Luftaufnahme der archäologischen Ausgrabungsstätte El Paraiso im Norden Limas vor der Zerstörung

Reuters/Enrique Castro-Mendivil

Die berühmte Tempelanlage El Paraiso

Pyramide völlig abgetragen

„Es wurden irreparable Schäden verursacht“, erklärte der Chefarchäologe von El Paraiso, Marco Guillen, dem Fernsehsender Canal N. „Wir werden nicht mehr feststellen können, was für Materialien sich in der Pyramide befanden und wie sich die Gesellschaft zur Zeit des Baus verhielt.“ Bilder von der Ausgrabungsstätte zeigen, dass von der einst sechs Meter hohen und 2.500 Quadratmeter großen Pyramide kein Stein mehr zu sehen ist.
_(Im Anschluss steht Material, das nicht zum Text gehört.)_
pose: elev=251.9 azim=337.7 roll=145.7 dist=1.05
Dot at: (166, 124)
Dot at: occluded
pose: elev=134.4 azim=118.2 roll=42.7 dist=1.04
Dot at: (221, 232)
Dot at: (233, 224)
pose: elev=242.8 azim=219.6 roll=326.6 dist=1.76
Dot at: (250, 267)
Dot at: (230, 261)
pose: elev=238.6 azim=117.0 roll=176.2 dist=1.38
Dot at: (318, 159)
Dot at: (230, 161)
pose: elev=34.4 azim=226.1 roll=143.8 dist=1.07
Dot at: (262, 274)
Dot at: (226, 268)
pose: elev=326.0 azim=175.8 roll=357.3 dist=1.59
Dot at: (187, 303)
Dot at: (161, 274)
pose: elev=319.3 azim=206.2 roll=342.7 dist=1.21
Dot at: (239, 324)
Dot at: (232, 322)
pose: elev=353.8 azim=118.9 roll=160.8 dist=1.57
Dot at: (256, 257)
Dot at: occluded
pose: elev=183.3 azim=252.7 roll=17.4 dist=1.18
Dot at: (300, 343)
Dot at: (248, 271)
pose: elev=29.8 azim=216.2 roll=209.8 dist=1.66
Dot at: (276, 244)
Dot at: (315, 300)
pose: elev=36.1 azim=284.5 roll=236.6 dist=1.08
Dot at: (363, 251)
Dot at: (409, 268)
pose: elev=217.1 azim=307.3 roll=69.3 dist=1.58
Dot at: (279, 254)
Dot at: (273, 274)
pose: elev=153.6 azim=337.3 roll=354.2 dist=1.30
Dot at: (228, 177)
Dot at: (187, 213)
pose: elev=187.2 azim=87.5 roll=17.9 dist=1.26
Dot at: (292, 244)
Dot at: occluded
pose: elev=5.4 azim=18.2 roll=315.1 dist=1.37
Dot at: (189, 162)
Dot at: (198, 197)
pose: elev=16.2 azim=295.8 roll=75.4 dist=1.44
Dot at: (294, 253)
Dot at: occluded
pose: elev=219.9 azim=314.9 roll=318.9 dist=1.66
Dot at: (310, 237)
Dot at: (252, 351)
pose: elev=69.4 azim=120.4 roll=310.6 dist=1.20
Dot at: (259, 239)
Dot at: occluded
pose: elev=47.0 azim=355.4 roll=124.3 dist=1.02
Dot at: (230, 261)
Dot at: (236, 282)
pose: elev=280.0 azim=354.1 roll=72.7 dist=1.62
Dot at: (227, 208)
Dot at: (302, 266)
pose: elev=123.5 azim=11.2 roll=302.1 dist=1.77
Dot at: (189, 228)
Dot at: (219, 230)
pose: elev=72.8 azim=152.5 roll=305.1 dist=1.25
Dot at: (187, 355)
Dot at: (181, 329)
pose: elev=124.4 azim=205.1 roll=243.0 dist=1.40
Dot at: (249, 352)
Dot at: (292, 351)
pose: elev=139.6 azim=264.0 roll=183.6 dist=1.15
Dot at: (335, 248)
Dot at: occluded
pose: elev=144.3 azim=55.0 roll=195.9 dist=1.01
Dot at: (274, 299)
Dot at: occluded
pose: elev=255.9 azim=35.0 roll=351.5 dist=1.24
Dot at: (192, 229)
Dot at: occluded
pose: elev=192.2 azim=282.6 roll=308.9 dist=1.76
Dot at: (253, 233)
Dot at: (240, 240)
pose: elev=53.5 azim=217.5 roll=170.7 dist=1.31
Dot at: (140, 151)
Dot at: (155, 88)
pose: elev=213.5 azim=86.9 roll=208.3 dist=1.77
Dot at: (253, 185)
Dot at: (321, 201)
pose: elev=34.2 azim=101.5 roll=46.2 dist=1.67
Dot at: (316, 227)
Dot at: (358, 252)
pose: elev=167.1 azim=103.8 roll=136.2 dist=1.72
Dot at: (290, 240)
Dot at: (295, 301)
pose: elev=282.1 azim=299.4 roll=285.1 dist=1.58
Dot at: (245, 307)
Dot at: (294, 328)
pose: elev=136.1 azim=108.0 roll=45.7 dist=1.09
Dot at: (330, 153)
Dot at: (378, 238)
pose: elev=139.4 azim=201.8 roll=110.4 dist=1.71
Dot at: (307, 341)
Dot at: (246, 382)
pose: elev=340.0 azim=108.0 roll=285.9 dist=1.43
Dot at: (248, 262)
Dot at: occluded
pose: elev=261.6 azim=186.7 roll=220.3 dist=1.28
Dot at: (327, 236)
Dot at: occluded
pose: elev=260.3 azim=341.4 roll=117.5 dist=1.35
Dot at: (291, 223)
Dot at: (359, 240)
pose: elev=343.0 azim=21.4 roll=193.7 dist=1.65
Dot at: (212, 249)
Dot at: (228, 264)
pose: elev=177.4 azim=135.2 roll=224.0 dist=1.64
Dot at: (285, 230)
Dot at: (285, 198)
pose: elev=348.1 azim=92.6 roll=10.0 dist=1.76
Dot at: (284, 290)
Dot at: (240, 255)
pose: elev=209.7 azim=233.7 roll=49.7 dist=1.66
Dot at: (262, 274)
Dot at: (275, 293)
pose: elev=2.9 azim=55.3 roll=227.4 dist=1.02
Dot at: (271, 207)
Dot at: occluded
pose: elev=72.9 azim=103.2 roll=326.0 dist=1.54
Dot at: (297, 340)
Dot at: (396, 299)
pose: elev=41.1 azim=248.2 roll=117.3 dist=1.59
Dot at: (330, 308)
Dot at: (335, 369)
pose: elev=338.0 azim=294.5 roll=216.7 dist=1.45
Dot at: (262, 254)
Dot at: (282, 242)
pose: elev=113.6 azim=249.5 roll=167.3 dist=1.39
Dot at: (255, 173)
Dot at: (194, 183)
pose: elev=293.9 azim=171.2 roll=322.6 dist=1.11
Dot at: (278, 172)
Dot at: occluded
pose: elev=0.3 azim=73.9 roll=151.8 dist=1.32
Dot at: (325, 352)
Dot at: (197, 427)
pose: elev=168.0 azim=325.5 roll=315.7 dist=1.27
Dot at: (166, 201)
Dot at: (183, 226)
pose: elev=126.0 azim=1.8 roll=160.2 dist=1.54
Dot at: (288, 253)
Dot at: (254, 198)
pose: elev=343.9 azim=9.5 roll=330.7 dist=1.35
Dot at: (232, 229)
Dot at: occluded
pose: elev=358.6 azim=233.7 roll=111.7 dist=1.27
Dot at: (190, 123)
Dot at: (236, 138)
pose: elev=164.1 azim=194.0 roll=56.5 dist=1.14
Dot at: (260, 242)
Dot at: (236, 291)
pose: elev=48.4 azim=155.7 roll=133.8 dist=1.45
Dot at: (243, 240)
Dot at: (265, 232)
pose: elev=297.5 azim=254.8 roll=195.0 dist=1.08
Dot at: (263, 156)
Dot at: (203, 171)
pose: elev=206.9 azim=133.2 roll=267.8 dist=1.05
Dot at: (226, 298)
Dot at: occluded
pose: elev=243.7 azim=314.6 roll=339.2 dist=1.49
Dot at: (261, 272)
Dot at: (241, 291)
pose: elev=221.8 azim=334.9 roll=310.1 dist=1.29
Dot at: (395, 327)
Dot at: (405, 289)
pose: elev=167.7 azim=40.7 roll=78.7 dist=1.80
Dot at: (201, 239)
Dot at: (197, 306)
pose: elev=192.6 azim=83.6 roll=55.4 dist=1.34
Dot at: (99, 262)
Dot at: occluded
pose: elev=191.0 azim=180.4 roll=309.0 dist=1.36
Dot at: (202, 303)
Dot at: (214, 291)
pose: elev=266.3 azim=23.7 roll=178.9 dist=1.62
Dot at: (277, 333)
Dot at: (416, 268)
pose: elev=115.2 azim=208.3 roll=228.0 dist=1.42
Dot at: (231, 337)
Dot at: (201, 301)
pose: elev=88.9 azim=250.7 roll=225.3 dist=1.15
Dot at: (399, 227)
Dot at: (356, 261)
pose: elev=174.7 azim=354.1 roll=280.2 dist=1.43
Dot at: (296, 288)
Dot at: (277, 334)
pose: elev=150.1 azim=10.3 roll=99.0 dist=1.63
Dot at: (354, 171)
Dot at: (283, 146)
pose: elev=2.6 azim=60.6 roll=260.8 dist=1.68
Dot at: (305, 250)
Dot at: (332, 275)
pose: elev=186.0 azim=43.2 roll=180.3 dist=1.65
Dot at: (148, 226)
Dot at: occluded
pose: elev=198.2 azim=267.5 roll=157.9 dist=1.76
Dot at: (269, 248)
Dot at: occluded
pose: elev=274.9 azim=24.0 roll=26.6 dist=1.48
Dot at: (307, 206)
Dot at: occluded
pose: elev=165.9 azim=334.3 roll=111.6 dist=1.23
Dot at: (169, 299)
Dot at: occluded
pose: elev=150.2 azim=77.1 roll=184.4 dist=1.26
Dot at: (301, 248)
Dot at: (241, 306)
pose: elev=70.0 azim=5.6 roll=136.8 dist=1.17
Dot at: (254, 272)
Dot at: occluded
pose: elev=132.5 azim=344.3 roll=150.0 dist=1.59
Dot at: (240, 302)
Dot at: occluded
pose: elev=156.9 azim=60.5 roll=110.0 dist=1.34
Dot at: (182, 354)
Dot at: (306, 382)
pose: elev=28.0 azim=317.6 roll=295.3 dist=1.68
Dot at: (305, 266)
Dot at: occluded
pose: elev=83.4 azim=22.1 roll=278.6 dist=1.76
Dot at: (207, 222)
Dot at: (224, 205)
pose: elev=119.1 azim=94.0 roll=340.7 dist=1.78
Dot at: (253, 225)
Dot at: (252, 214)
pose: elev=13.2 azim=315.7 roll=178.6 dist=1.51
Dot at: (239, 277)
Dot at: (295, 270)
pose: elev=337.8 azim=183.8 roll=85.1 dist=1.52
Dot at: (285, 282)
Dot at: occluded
Guillen vermutet Immobilienspekulanten und Schweinezüchter hinter der Zerstörung.

Archäologische Ausgrabungsstätte El Paraiso im Norden Limas nach der Zerstörung

APTN

Von der einst sechs Meter hohen Pyramide ist nichts mehr zu sehen

Laut dem Bürgermeister des Ortes San Martin de Porres, Freddy Ternero, sei die Pyramide auf einer offenen Ackerfläche gestanden und sei auch nicht bewacht gewesen. Die für den Abbruch verantwortlichen Immobilienunternehmen Alisol und Provelanz seien auf Zahlung eines finanziellen Ausgleichs in Höhe von 7.000 Peruanische Sol (etwa 1.930 Euro) verklagt worden, wie die Onlineseite Latina-press.com schreibt. Zudem müssen sie mit einer Anklage wegen „Vernichtung des archäologischen Erbes“ rechnen.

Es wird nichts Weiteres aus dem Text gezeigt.